Page extract below:

Three numbers frame the European textile collection problem:

  • ~15%: the share of household textile waste that is separately collected today (EEA, 2022)
  • +0.7 percentage points per year: the rate at which the capture rate is improving
  • 2071 and 2113: the years the trajectory hits the 2030 base case (50%) and upside case (80%) ambitions, at the current rate of improvement

The trajectory is moving in the right direction, but not at a rate that closes the gap on the timeline policy and recycling capacity require. We published a white paper setting out the case for retail take-back as the channel that does close it. The reason the existing trajectory is what it is, is that the existing collection system is built around a behaviour pattern most consumers do not perform. Communal infrastructure asks for a batch trip; most of the volume the system has not reached is sitting in cupboards and bags-by-the-door, eventually destined for the household bin or a guilt-purge to charity. Retail take-back, designed properly, replaces the batch ask with a drip ask. One item at a time, on a trip the customer is already making, in known condition, identified at the counter.

The full white paper assembles the peer-reviewed evidence, the EU policy data, the recycling industry analysis, and our pilot findings. This article is the introduction.

End of Page extract.
Information given below:

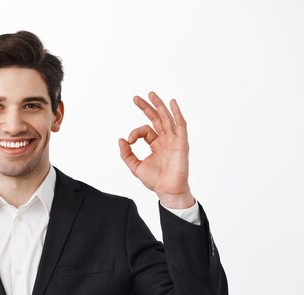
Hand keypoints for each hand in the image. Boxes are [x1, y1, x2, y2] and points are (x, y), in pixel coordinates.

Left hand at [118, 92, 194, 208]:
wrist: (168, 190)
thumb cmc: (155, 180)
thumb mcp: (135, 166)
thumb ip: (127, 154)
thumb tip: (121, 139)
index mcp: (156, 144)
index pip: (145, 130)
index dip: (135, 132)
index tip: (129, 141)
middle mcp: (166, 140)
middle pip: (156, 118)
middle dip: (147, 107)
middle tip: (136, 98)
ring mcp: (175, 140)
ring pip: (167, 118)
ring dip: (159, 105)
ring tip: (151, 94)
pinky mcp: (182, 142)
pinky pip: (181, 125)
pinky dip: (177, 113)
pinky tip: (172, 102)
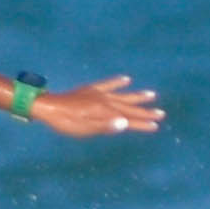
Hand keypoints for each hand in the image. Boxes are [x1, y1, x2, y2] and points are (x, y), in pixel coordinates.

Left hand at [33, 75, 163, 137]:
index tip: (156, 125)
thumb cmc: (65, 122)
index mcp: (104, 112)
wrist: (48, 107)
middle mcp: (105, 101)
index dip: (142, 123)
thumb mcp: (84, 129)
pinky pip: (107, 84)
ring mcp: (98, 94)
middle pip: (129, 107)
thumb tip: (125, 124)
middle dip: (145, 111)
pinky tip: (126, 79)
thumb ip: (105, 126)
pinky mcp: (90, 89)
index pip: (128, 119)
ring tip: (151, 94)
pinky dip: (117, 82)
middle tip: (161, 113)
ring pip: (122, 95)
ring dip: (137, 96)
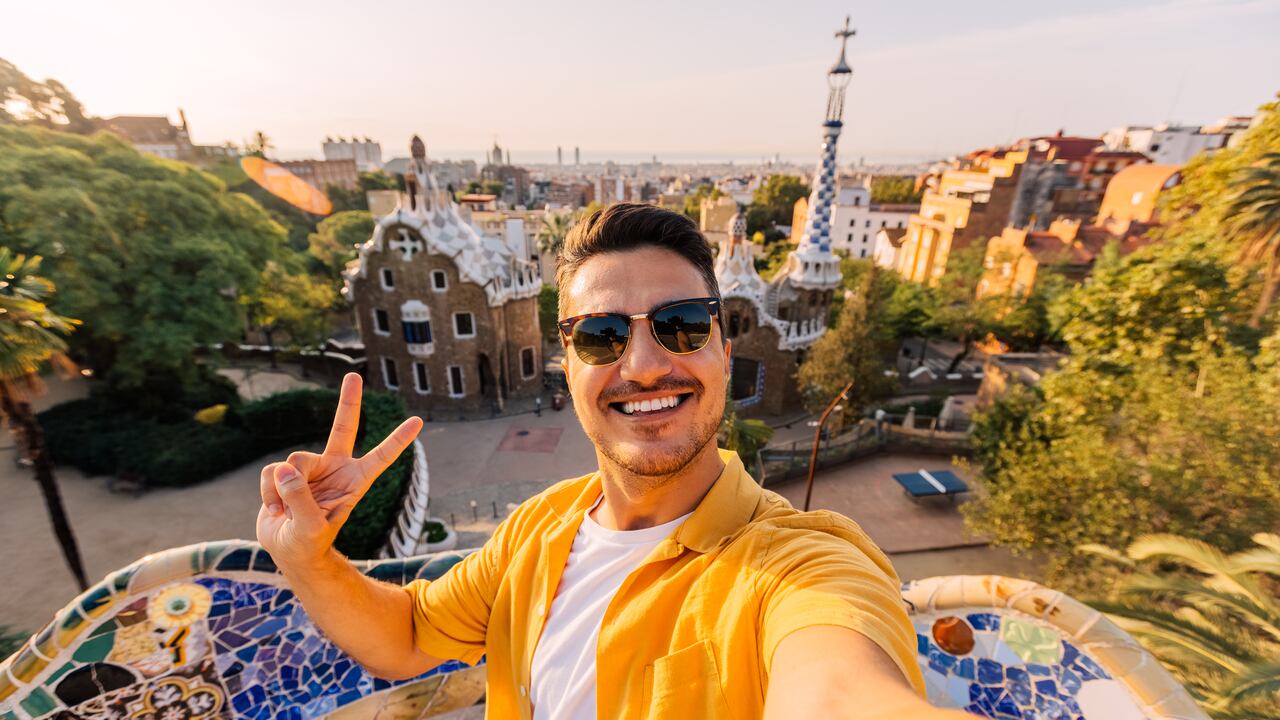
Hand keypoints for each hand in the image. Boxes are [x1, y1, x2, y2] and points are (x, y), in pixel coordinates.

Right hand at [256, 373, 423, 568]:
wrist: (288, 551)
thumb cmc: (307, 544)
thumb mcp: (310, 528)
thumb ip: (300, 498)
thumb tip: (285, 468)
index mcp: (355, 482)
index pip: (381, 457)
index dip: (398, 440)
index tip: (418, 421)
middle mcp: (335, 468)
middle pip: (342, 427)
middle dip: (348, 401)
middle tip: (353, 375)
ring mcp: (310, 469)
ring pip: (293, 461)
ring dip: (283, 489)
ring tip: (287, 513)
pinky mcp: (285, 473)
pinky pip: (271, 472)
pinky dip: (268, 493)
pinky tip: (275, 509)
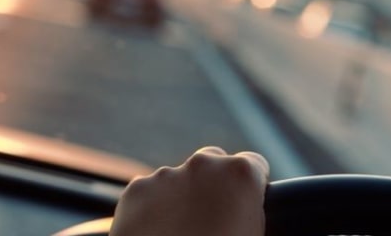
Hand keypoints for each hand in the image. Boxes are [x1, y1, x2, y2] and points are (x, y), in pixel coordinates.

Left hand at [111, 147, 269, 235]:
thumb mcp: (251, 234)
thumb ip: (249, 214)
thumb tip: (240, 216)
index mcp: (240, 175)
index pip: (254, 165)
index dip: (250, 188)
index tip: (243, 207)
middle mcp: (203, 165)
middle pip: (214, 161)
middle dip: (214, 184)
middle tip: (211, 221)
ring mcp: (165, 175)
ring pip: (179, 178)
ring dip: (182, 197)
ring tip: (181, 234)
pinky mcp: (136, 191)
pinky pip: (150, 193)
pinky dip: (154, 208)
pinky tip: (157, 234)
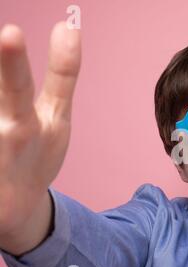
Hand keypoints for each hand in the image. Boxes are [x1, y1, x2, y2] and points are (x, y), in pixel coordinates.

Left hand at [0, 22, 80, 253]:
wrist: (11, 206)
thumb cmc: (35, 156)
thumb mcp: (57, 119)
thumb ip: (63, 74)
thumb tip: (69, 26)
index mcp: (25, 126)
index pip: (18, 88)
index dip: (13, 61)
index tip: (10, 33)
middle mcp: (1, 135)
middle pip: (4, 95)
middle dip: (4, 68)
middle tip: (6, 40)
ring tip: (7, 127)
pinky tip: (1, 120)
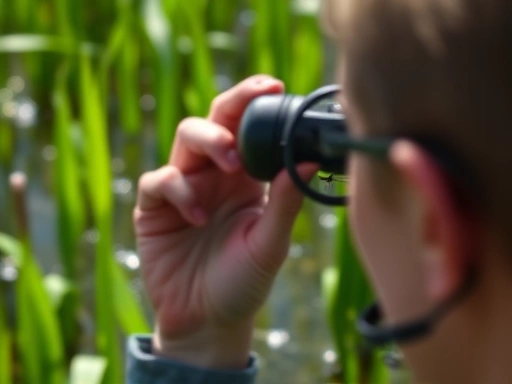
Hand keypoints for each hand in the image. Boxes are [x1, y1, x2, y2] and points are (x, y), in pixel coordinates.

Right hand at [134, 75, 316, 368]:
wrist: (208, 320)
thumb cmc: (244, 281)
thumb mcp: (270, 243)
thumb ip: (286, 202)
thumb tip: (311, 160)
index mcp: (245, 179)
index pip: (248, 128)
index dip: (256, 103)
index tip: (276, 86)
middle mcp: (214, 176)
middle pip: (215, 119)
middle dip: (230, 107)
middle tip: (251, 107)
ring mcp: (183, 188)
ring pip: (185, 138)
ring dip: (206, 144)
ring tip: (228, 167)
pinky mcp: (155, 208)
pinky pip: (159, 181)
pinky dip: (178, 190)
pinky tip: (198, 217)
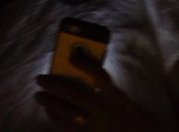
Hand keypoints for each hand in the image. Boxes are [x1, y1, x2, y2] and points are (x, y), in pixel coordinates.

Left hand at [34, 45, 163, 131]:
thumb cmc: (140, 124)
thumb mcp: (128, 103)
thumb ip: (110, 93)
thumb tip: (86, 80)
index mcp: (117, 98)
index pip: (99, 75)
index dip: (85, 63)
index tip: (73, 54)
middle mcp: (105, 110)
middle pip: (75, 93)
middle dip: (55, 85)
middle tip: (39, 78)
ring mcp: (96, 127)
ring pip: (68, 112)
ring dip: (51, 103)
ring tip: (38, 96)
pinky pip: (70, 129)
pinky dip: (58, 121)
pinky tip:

End of Information given.

→ Problem statement:
Continue the article on European textile collection and retail take-back, starting right after its last sentence.

→ Answer for this exercise:
The cohort the existing system was designed for

EU residents generate 16 kg of textile waste per person per year. Approximately 4.4 kg is collected separately. The remaining 11.6 kg ends up in mixed household waste, which is operationally unrecoverable for reuse or recycling. The current European capture rate, on the EEA's own measurement, is just under 15%. The cohort whose volume ends up in the bin is, by definition, the cohort that is not driven by prosocial motivation to seek out a charity bin or a municipal collection point. The architecture of the existing system reaches the consumers who already want to be reached.

Schematic · Illustrative
Where the existing system reaches, and where the gap sits
A conceptual reading of consumer disposition toward textile collection. Not based on a measured population distribution; included to frame the structural argument.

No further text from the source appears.